### TO BE DONE
Copy word for word the lines below, from the line holding "table_cell 35,250 (5,287)" through the line holding "table_header Selected rural", including both of those lines.

### RECORDS FOR THIS TASK

◆ ◆ ◆ ◆

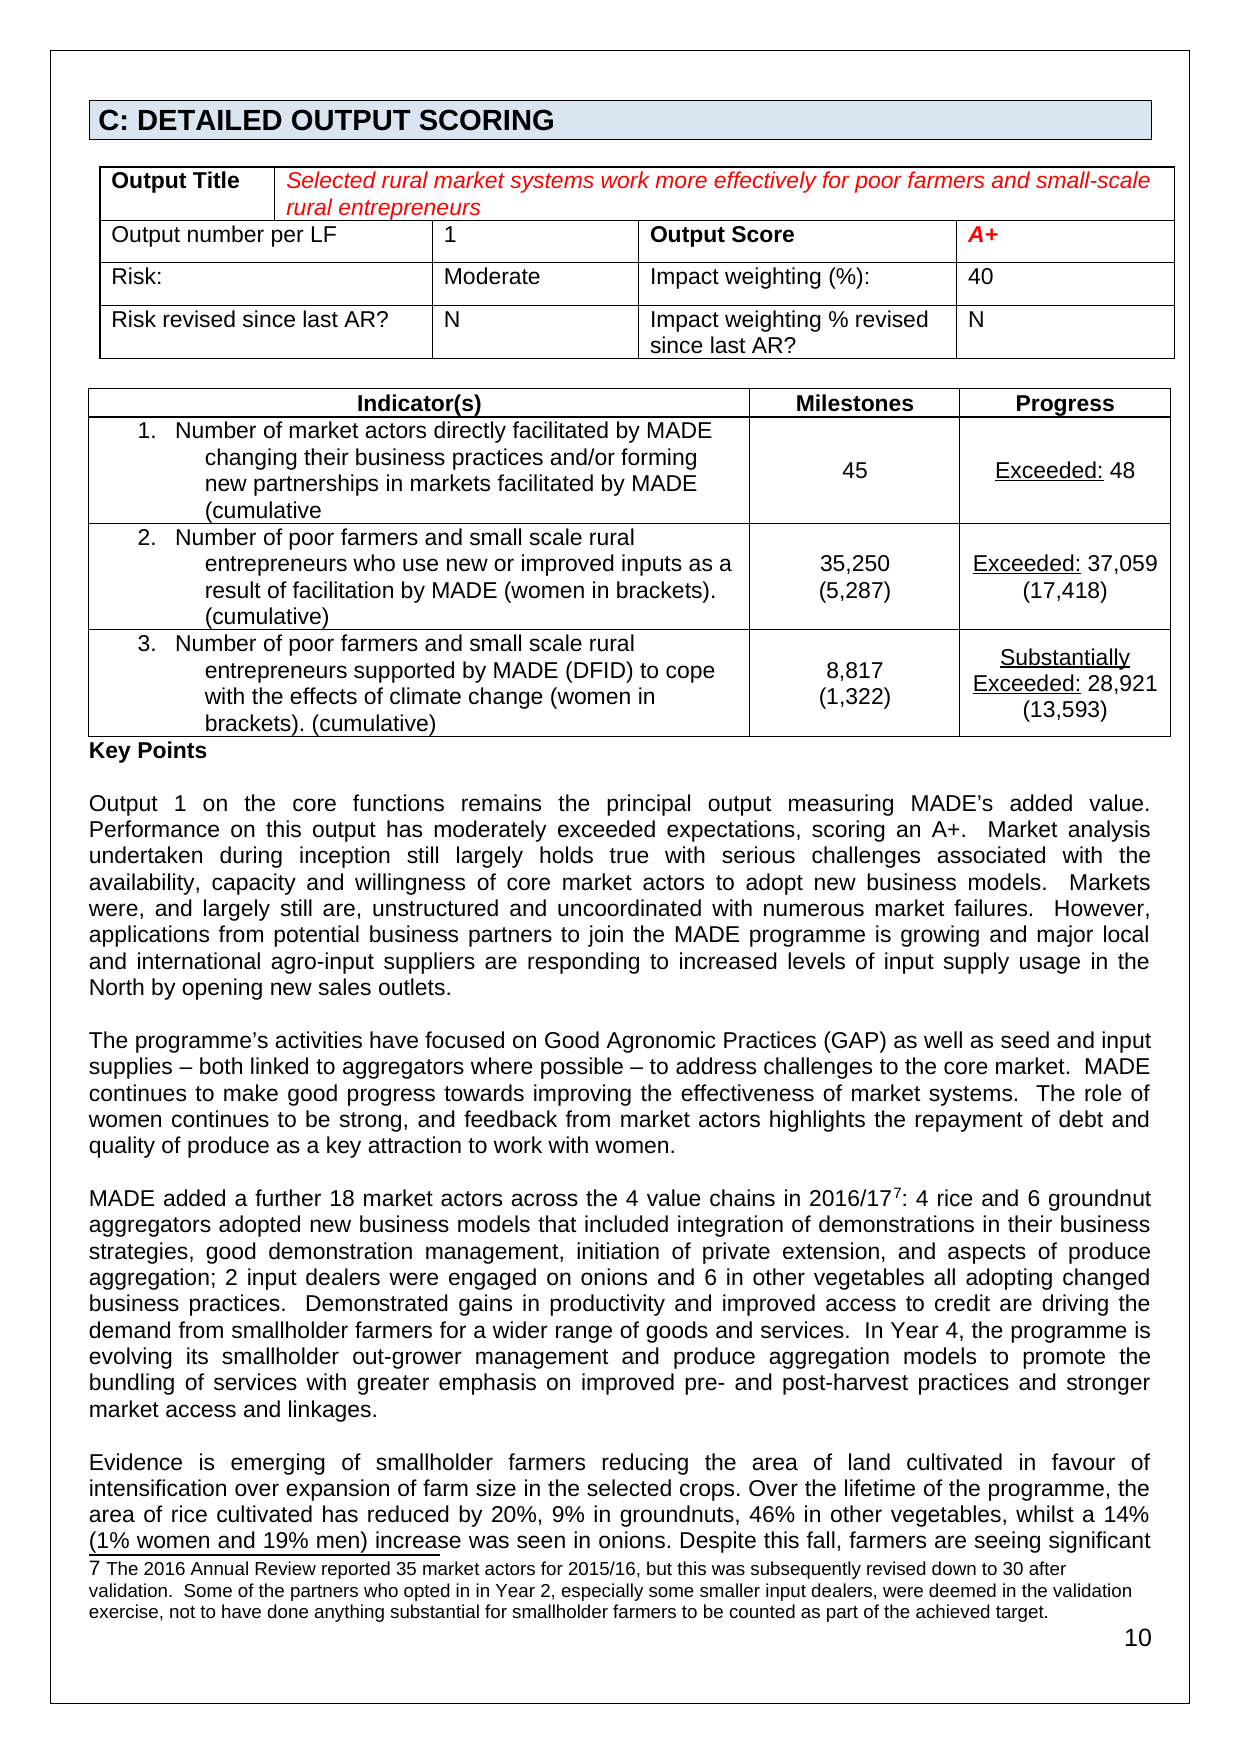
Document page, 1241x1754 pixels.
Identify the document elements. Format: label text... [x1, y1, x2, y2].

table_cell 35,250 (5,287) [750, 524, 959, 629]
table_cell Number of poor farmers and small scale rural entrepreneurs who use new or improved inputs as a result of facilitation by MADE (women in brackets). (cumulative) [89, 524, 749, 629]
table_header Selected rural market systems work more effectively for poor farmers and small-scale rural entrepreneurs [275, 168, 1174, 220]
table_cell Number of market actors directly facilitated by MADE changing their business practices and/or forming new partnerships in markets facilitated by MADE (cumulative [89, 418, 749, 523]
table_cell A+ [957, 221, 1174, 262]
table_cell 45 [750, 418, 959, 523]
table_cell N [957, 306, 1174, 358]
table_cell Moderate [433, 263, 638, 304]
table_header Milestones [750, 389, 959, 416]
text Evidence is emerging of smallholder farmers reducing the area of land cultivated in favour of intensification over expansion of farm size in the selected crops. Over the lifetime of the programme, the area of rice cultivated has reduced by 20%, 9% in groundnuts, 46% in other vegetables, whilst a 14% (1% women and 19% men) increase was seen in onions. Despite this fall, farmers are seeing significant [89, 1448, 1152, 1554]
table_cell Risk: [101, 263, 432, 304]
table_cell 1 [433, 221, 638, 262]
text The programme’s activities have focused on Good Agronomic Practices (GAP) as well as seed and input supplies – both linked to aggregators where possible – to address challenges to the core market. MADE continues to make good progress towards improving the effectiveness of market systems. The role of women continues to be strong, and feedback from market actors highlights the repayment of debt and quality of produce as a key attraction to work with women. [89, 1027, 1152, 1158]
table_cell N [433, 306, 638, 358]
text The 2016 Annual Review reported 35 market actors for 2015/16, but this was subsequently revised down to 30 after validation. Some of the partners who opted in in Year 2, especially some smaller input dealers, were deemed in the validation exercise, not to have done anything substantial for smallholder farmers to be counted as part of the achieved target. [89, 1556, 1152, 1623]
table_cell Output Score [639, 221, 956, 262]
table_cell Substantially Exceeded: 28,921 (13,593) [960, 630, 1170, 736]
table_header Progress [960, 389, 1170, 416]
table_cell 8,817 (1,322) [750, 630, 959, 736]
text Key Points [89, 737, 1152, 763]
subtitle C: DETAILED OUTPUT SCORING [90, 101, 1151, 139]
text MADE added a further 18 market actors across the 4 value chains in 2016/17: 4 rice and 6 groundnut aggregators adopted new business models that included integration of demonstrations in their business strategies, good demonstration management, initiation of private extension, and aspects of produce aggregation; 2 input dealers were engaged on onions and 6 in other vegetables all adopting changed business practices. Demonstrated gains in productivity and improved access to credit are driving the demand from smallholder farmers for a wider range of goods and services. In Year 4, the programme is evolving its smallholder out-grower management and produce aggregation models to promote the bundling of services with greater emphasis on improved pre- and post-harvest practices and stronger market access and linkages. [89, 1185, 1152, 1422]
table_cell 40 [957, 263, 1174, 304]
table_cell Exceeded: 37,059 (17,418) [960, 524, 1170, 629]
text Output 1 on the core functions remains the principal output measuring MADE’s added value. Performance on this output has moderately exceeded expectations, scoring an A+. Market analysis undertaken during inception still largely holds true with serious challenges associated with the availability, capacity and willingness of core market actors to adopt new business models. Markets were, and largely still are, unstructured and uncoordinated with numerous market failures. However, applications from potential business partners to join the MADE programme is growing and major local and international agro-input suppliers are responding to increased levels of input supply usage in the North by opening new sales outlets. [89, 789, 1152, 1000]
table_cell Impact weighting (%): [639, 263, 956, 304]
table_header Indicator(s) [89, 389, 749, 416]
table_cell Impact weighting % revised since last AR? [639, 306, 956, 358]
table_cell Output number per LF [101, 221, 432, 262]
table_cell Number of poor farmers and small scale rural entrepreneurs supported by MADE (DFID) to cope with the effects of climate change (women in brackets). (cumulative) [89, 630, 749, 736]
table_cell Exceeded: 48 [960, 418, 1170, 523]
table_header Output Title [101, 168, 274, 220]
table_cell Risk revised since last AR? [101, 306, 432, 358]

◆ ◆ ◆ ◆

### WRITTEN ANSWER
table_cell 35,250 (5,287) [750, 524, 959, 629]
table_cell Number of poor farmers and small scale rural entrepreneurs who use new or improved inputs as a result of facilitation by MADE (women in brackets). (cumulative) [89, 524, 749, 629]
table_header Selected rural market systems work more effectively for poor farmers and small-scale rural entrepreneurs [275, 168, 1174, 220]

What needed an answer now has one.